=== Texto ===

Por Andrés Kogan Valderrama.
A poucos meses da realização do plebiscito de saída para uma nova Constituição no Chile, começa a ser elucidada a discussão que ocorrerá em 2022 sobre o conteúdo da Carta Magna no país. Já foram apresentadas mais de 400 iniciativas populares de normas constitucionaisl e mais de 183 mil assinaturas em apoio a cada uma delas.
Assim têm sido apresentadas diferentes iniciativas cidadãs, onde demandas como a regulamentação dos direitos sexuais e reprodutivos, educação feminista e não sexista, desprivatização da água e dos direitos da natureza, reconhecimento dos povos indígenas e da plurinacionalidade, reconhecimento de diversas formas de família, incorporação de animais como sujeitos de direito, entre muitos outros.
No entanto, o que chama a atenção em todo esse processo participativo em andamento é que nenhuma iniciativa relacionada a qualquer tipo de integração latino-americana ou regional ainda foi apresentada, após revisão das apresentadas até agora nas sete comissões existentes.
Da mesma forma, essa ausência latino-americana nas iniciativas populares da norma não tem sido discutida nos meios de informação, partidos políticos, organizações da sociedade civil ou nos próprios constituintes, o que mostra a nula importância que tem sido dada a uma questão que deveria ser central na discussão que acontecerá em breve no país.
Infelizmente, como bem aponta o pesquisador colombiano Juan Camilo Herrera, esse distanciamento do Chile da região nos distancia muito do resto dos países, a grande maioria dos quais incorporou certas cláusulas de integração latino-americana em suas constituições, promovidas tanto por setores liberais, quanto conservadores ou progressistas.
Assim, apesar das grandes diferenças entre os diferentes processos e momentos políticos da região, países como Bolívia, Colômbia, Equador, Peru e Venezuela têm preâmbulos e artigos em suas constituições, onde a América Latina é mencionada.
Consequentemente, esse fato apenas retrata o profundo racismo histórico e institucional do Chile, que com a constituição ditatorial e neoliberal de 1980, impôs violentamente um nacionalismo de mercado, que foi marcado nestes últimos 30 anos por uma política externa economicista, que privilegiou múltiplos acordos de livre comércio com países de fora da região, em vez de liderar os processos de integração latino-americana.

=== Conjunto de dados ===

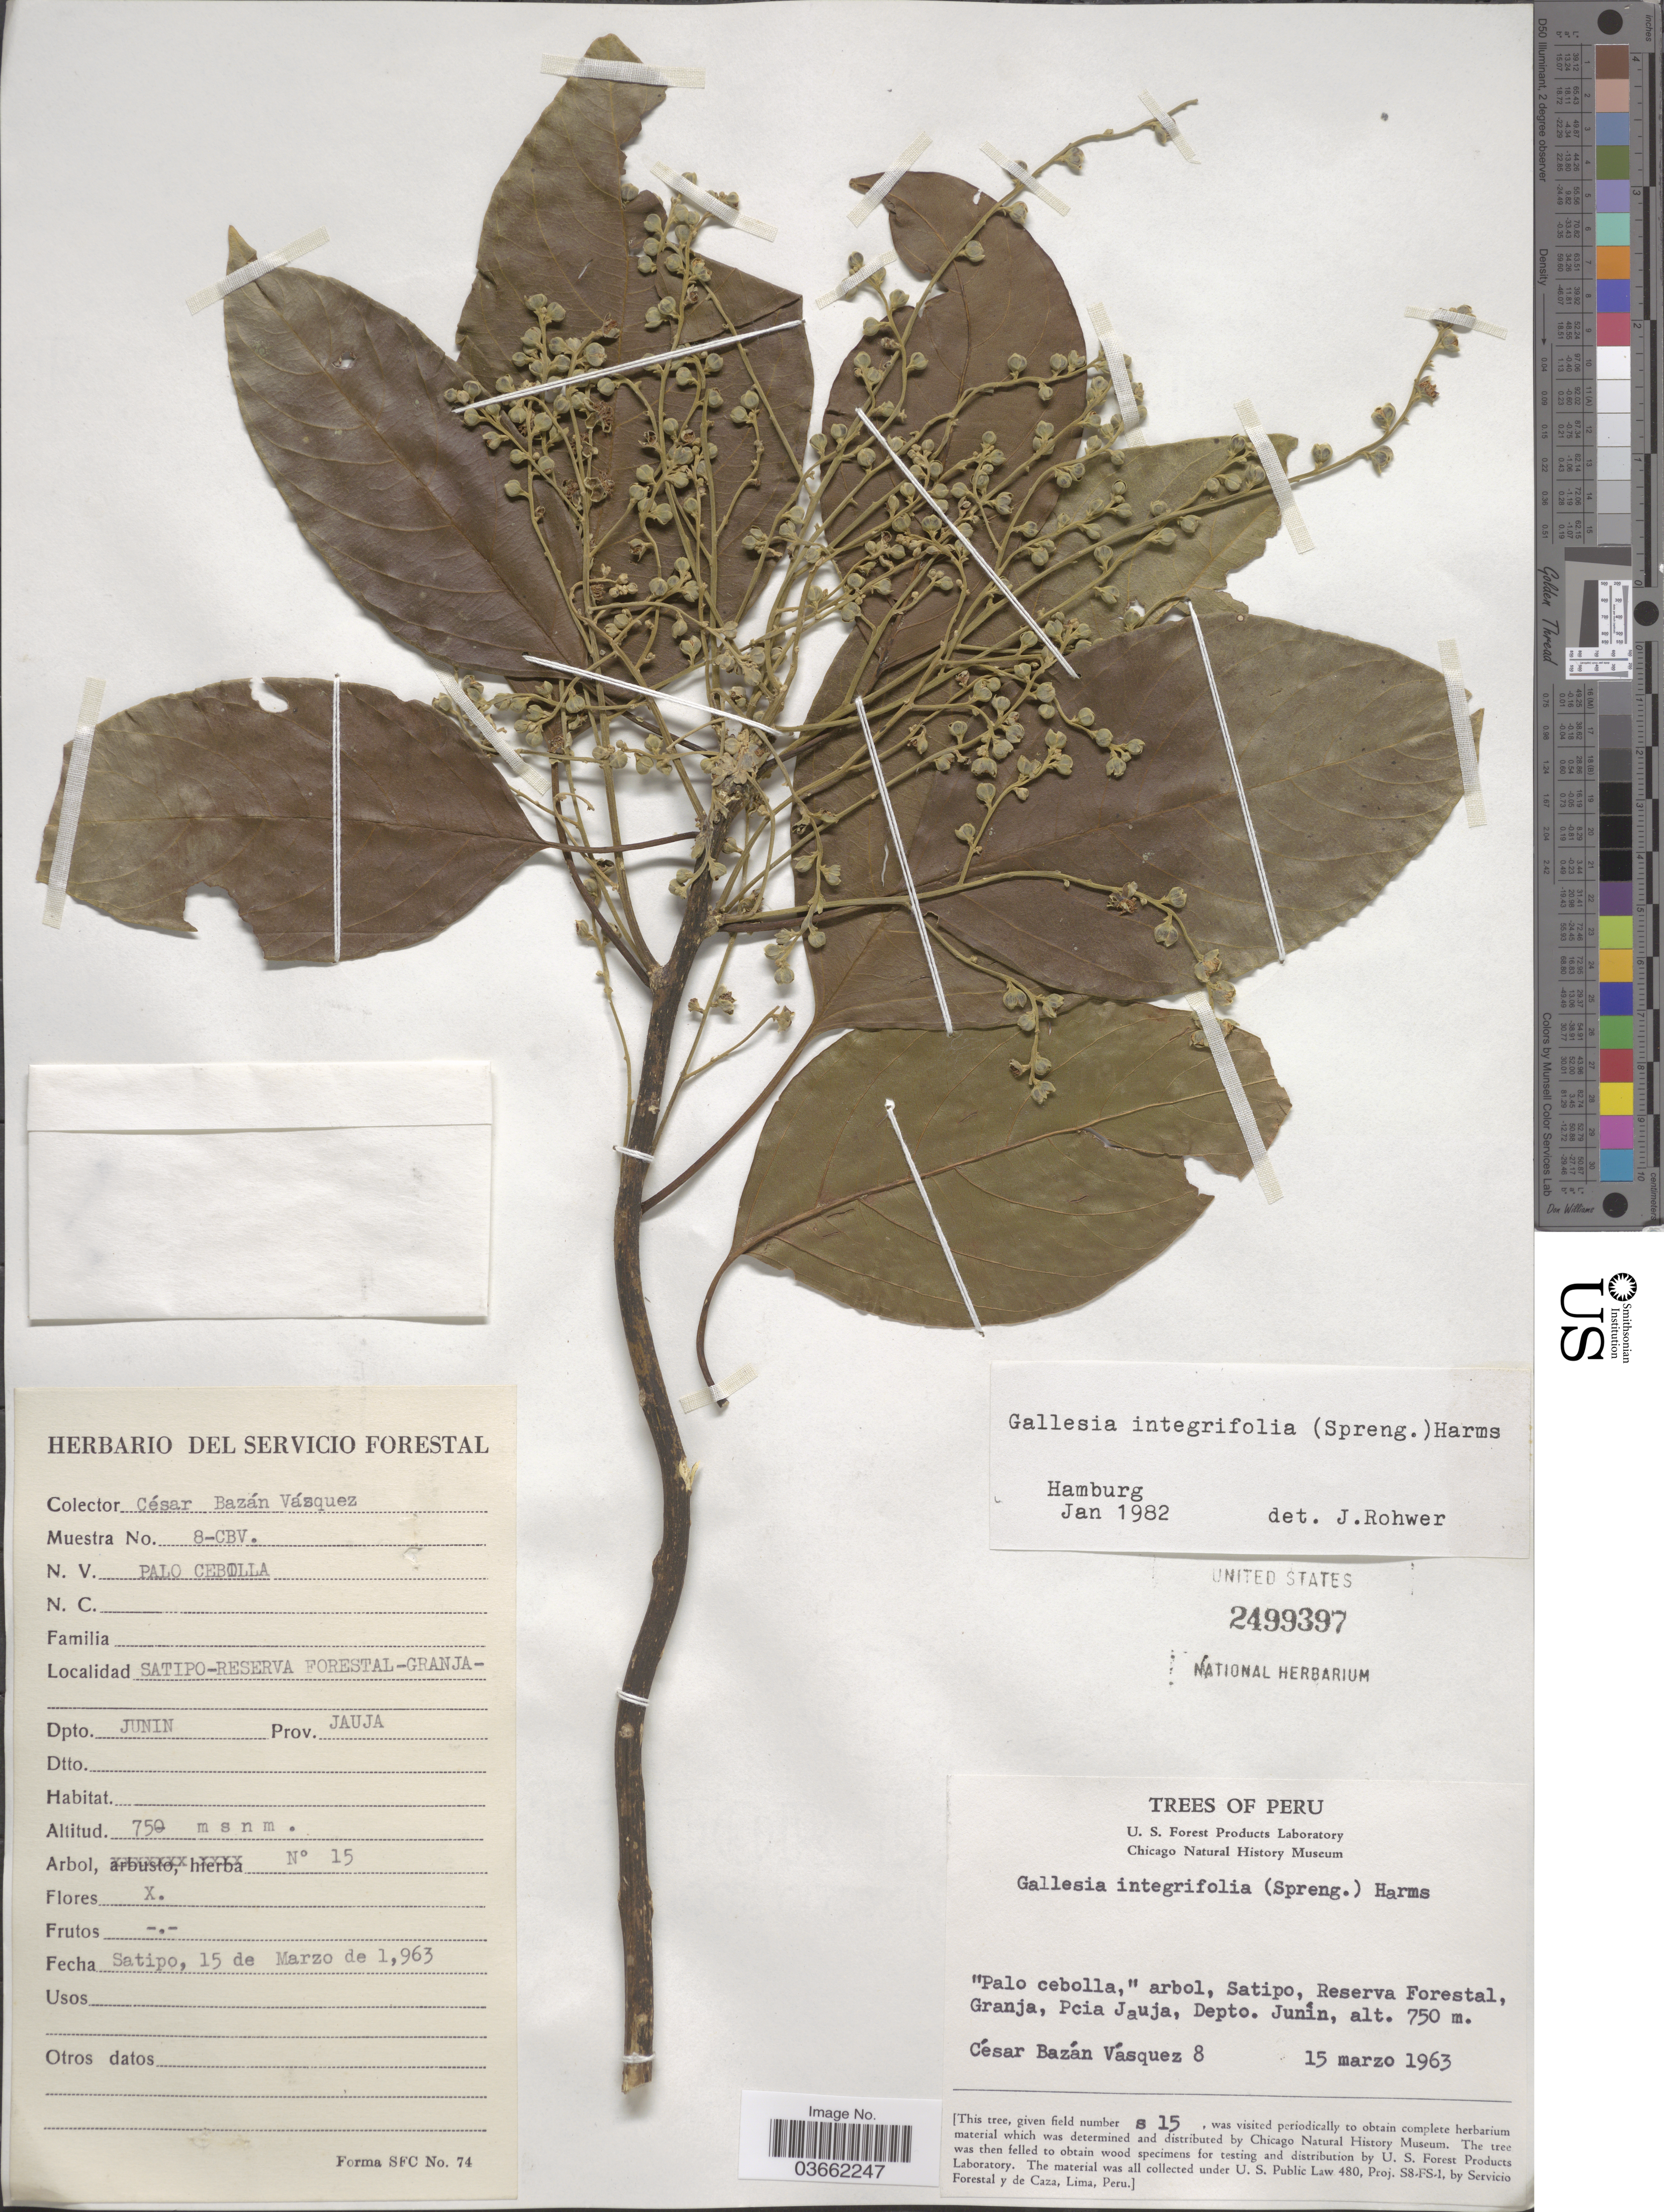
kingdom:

===
=== Conjunto de dados ===

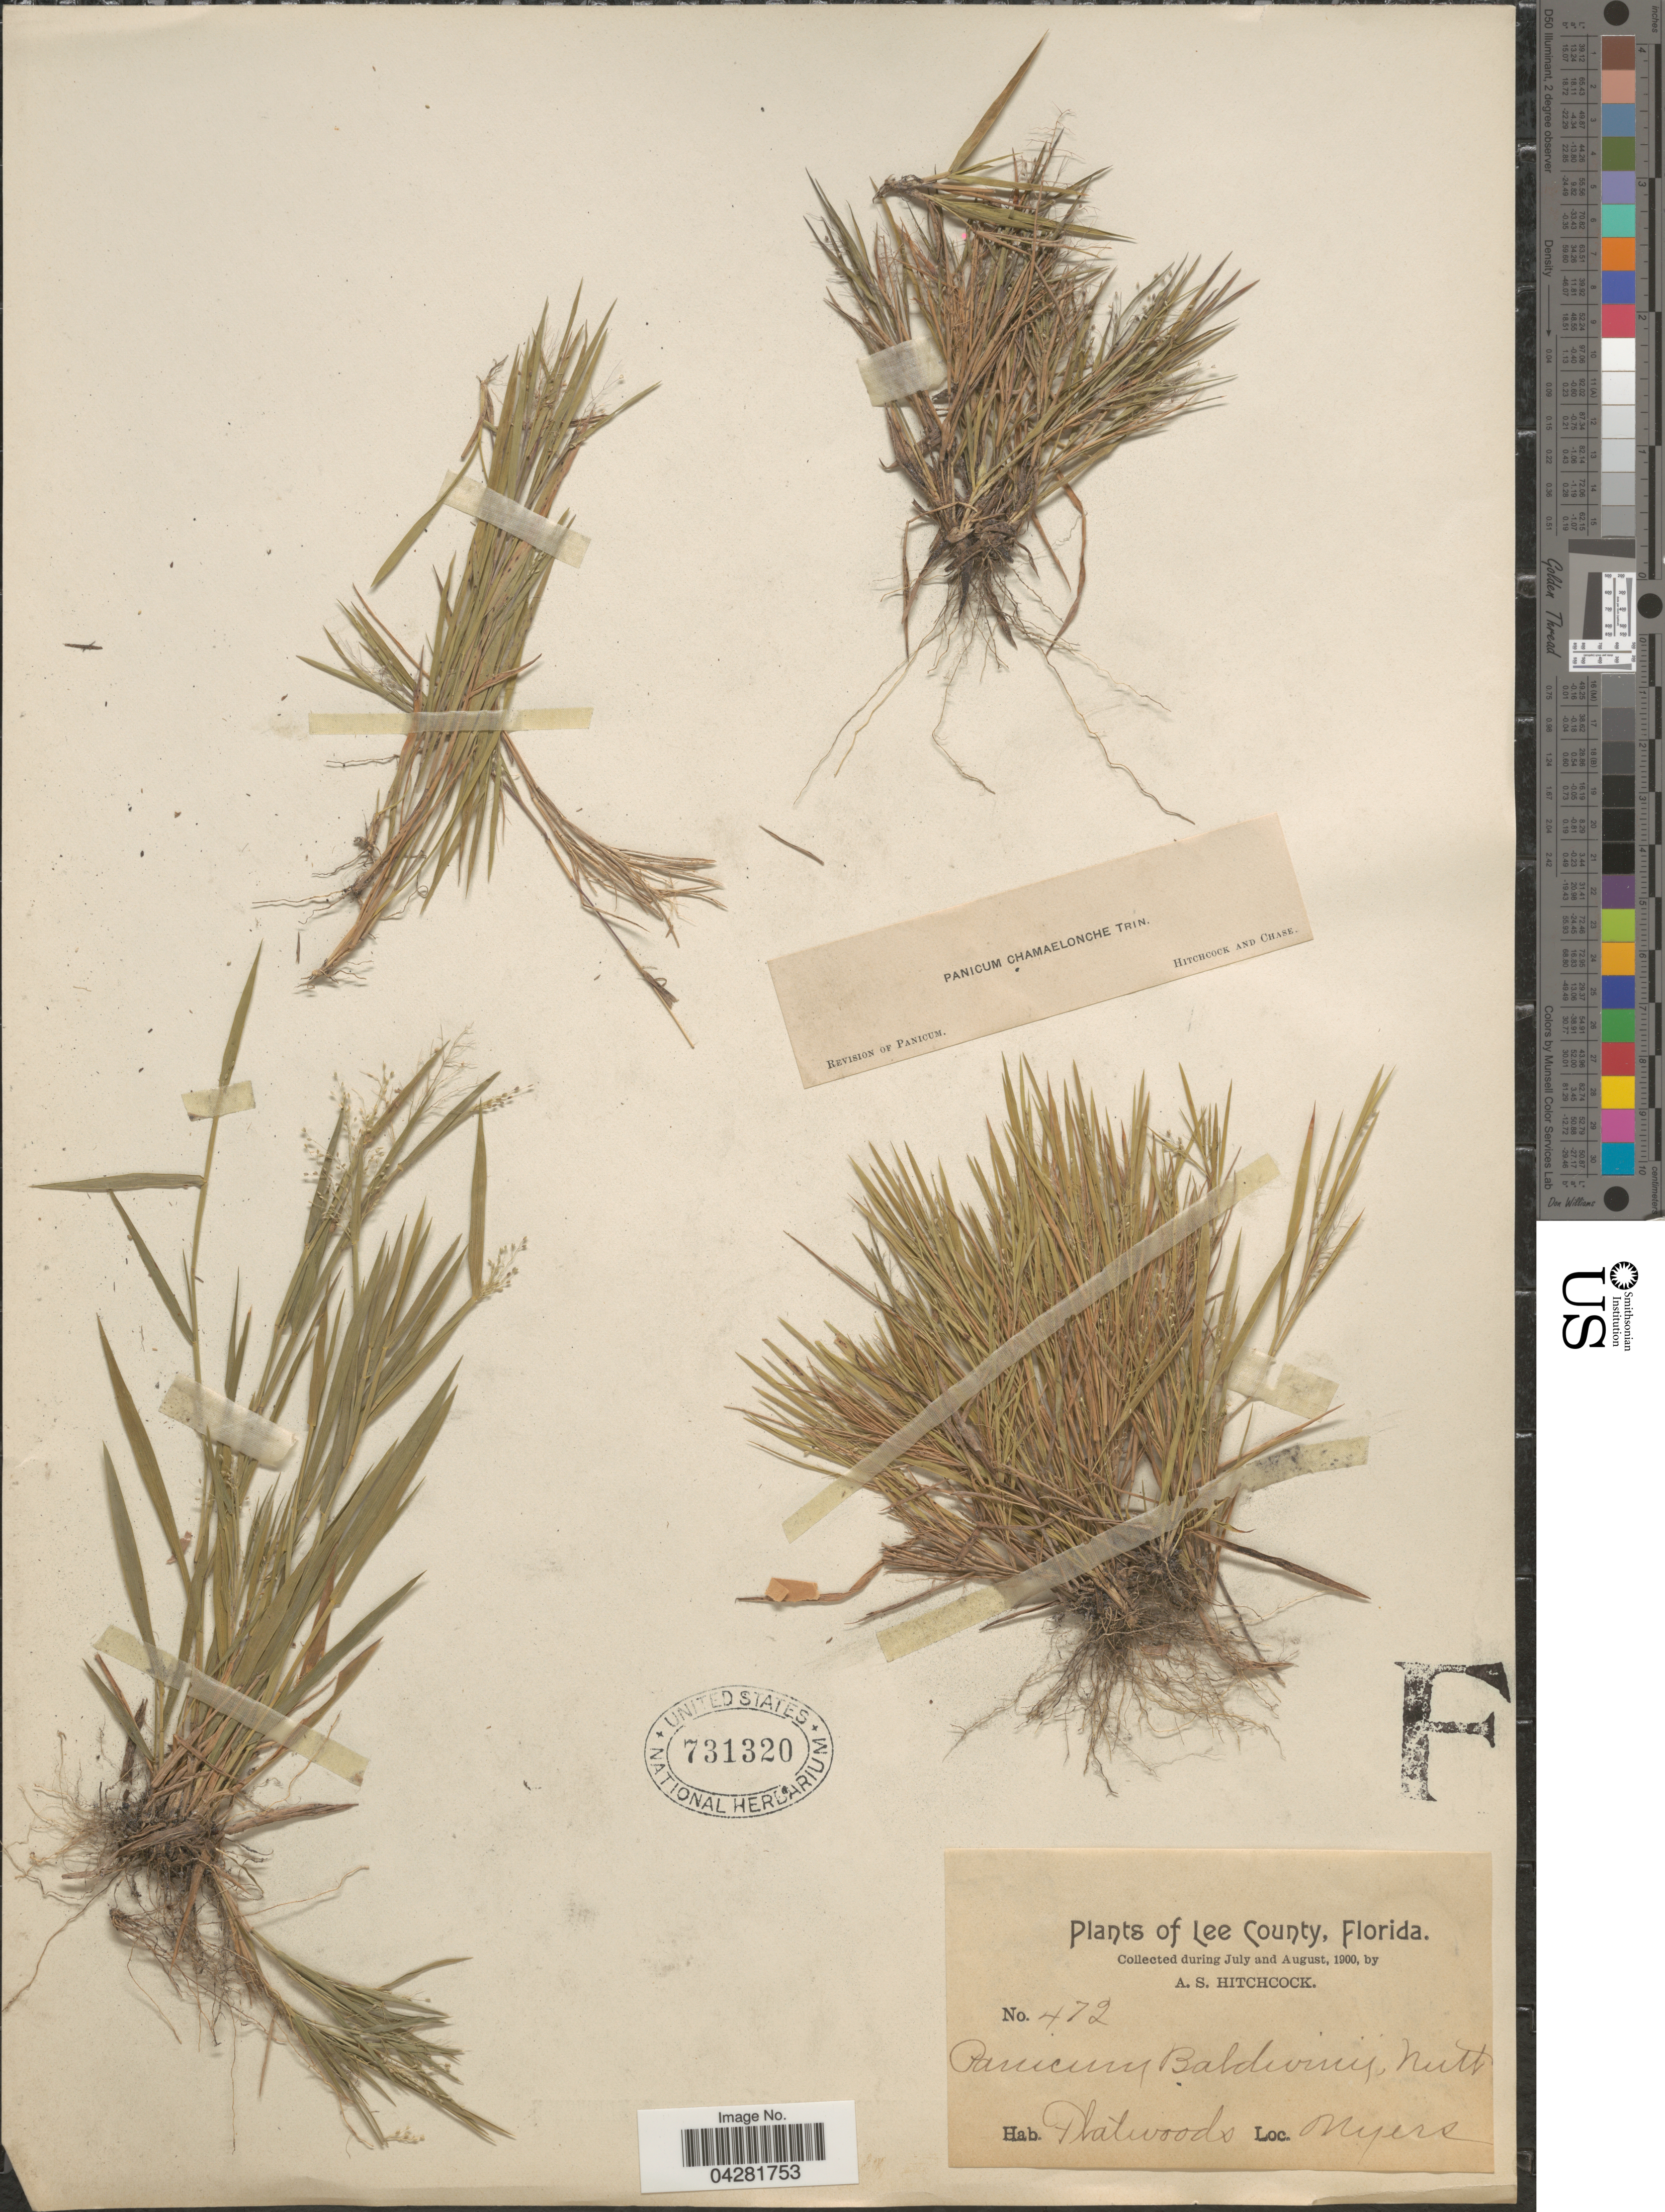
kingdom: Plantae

===

Descrição do exercício: De acordo com o texto sobre a nova Constituição do Chile, quais países têm preâmbulos e artigos constitucionais que mencionam a América Latina? O material não tem relação com o texto.

Solução da tarefa: Bolívia, Colômbia, Equador, Peru e Venezuela.